Dollar now trades at 1.4811 up 45 pips against the EURO.

It will be interesting to see what would be the effect of the global rebalancing act by the hedge funds in January, considering the rampant pace which Copper adopted in the year 2009. The prices are likely to see some hiccups in the next few months.

Xstarta announced last week that it will boost its capital spending in the year 2010 by 89% to $ 6.8 billion. “Most of the increased capex would go towards the nickel, coal and copper divisions for new and expanded mines” Chief Financial Officer Trevor Reid said during a seminar.

Xstrata said its board had approved spending $542 million to extend the life of its Ernest Henry copper and gold mine in Australia until at least 2024 by shifting to underground mining. The copper unit has six advanced projects to deliver 60 percent production growth by 2015, Charlie Sartain, chief executive of Xstrata’s copper division, said.

Rice——-
Indonesia may raise the price it pays for rice purchased from local farmers by 10% next year, tracking global increases in rice prices and fertilizer costs, Agriculture Minister Suswono said Monday.

Chinese Economic Growth—–
The Chinese government pledged Monday to push forward the transformation of its economic development pattern next year while maintaining stable and comparatively fast economic growth.

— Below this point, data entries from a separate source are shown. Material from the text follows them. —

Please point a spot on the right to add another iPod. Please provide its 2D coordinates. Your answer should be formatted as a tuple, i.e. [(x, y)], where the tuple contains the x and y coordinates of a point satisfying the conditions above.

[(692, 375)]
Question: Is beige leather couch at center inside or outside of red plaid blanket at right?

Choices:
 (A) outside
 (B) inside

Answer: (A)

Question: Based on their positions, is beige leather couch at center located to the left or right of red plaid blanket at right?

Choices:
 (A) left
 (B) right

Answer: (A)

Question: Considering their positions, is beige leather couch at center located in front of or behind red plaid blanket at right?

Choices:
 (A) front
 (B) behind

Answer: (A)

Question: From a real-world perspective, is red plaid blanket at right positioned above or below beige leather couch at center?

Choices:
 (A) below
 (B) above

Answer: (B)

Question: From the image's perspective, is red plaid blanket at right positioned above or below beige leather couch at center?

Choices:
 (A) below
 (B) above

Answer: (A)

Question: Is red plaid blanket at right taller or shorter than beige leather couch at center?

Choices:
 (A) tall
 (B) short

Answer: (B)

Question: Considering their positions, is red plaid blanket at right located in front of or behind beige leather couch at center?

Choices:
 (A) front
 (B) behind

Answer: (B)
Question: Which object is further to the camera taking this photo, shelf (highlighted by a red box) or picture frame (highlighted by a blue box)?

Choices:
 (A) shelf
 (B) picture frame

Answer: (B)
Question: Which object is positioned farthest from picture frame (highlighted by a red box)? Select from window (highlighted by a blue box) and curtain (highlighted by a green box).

Participants at the three-day annual Central Economic Work Conference agreed that the global financial crisis highlighted the urgency to transform China’s economic development pattern.

They agreed that the government should coordinate efforts to maintain stable and comparatively fast economic growth and speed up the transformation of the economic development mode.

Meanwhile, As per latest released by China Sugar Association, China produced 792,000 metric tons of sugar during November, up 9.2% from previous year.